Shadowgraphy and X-ray phase contrast (XPC) imaging are two techniques that are used for characterizing the deuterium-tritium ice layer in inertial confinement fusion targets. Each technique has limitations that affect how accurately they can characterize small crystalline defects and measure the ice thickness nonuniformities that may be only a few micrometers in height. The concern is that shadowgraphy may be overly sensitive to the shape and depth of defects in the ice surface and insufficiently sensitive to the shape of longer wavelength roughness, while XPC may be too insensitive to defects in the ice surface.

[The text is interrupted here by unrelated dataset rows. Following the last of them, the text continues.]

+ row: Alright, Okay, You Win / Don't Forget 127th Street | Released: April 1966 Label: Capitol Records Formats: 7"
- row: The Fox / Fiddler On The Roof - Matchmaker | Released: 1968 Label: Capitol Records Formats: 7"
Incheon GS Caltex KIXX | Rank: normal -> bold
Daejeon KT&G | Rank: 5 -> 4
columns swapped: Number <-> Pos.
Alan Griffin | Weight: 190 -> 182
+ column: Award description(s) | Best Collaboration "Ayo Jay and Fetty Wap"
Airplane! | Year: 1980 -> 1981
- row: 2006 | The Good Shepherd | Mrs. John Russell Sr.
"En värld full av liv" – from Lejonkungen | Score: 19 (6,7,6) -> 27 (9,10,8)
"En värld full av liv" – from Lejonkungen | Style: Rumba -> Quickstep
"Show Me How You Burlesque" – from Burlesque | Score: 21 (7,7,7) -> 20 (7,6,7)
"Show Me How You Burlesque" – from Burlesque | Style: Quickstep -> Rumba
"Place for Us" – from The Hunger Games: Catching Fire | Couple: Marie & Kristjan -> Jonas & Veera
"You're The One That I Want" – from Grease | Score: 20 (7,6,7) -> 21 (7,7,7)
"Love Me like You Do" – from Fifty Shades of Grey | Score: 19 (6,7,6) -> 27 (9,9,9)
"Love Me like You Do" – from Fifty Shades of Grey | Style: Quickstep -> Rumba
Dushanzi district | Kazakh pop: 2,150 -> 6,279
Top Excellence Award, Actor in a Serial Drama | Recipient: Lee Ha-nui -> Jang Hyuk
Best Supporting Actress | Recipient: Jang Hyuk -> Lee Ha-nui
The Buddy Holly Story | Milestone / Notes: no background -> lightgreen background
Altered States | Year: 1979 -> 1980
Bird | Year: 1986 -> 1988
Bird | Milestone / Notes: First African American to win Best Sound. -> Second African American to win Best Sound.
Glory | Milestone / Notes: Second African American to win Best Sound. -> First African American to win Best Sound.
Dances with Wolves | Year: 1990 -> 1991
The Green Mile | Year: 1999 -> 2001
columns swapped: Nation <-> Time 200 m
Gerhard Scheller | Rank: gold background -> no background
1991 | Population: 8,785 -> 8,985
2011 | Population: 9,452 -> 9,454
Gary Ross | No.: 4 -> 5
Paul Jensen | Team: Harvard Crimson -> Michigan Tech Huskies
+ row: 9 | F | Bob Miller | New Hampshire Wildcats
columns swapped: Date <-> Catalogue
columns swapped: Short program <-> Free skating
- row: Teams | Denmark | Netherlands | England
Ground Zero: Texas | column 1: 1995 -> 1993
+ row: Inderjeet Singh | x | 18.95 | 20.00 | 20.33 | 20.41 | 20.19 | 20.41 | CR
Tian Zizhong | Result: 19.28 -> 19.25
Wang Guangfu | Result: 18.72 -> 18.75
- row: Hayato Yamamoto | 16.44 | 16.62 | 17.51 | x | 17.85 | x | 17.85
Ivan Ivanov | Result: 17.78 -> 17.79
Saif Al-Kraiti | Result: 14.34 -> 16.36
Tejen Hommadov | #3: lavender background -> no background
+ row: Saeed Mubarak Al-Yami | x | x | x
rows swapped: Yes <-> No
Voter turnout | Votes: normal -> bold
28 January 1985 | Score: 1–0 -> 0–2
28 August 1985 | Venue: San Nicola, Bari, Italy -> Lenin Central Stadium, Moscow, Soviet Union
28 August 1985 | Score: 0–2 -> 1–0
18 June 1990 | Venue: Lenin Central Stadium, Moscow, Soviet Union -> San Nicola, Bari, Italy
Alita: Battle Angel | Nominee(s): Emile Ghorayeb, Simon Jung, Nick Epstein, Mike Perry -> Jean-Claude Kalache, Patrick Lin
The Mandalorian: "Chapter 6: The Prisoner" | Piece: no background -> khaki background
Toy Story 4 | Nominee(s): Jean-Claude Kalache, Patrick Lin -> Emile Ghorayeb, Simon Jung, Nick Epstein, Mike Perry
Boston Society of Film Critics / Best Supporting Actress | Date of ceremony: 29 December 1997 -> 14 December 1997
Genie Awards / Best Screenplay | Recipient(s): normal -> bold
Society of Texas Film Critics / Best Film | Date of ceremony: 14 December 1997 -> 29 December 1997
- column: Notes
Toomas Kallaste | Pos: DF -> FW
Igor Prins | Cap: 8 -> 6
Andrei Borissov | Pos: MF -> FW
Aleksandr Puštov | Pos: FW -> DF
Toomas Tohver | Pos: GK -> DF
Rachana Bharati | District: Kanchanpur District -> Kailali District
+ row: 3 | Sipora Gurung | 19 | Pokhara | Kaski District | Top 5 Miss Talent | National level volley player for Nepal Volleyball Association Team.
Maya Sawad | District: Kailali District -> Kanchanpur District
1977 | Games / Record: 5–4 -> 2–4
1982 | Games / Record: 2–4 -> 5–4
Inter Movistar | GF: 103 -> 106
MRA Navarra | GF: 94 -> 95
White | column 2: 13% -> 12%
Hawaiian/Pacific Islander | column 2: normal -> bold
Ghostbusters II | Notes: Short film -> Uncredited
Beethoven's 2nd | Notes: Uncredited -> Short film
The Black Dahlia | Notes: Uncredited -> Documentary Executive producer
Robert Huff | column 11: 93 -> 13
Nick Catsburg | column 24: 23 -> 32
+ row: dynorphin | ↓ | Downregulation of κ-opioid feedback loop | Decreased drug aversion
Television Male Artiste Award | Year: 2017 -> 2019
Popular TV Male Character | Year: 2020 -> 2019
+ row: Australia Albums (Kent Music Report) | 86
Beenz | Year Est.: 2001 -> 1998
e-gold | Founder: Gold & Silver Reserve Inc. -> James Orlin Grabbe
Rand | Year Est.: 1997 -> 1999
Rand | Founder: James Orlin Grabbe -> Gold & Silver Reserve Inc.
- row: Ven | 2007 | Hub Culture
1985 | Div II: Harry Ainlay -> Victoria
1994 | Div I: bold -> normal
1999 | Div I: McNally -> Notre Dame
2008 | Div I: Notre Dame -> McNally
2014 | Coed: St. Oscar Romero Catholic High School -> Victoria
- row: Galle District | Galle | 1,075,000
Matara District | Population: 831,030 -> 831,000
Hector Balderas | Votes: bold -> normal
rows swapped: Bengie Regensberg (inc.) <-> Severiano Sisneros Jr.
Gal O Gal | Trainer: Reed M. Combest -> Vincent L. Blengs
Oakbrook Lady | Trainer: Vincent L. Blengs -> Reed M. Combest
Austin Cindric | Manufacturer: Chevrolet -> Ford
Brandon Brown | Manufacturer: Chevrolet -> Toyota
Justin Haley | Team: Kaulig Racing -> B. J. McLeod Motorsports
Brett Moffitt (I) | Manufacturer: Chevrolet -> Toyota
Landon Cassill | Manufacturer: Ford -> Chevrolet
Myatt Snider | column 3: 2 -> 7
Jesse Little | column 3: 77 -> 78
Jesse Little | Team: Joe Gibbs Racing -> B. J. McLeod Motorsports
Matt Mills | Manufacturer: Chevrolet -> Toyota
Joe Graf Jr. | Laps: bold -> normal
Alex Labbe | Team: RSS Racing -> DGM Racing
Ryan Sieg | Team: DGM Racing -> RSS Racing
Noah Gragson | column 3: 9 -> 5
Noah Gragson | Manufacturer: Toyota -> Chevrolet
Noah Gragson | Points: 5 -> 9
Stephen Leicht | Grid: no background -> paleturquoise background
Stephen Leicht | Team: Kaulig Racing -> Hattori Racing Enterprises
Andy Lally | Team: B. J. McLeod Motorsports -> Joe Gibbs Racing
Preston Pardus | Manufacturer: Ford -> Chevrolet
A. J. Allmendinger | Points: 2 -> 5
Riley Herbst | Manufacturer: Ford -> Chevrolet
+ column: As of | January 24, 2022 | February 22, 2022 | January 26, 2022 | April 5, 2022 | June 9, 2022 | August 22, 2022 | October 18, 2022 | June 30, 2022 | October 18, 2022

Multiple ice layers with different thicknesses (40 to 63 μm), thickness uniformities (peak-to-valley variations that range from < 2 to 12 μm), and crystal defects were analyzed using shadowgraphy and XPC techniques. The results from each method agree when the ice layer is uniformly thick and the crystal lacks defects. That agreement worsens as the number of defects in the surface of the ice layer increases, and the roughness (that is determined from a shadowgram image of the target’s limb) becomes greater than can be justified by the number of defects that are seen in the target’s front and rear surfaces. The XPC technique is considerably less sensitive to surface defects, in part because of the poorer dynamic range and image resolution compared to shadowgraphy. Localized regions of the ice layer that are thicker or thinner than the average thickness of the layer are reported by shadowgraphy to be smaller in height and footprint (by up to 30%) than by XPC. As a result, the two techniques report different ice layer thicknesses that can vary by up to 10%. Shadowgraphy, which results from two caustics that trace different paths through the target, and in theory, image the same ice/vapor surface (but reflect from either the vapor or ice side of the interface), did not consistently characterize the size or shape of ice features to be the same magnitude. The XPC technique provides the best assessment of low-mode (l < 7) roughness in the ice layer. Shadowgraphy results using the strongest caustic is best for detecting the presence of grooves in the ice, although not for quantifying the size of them. If multiple grooves are present, it is best to discard and reform the ice layer.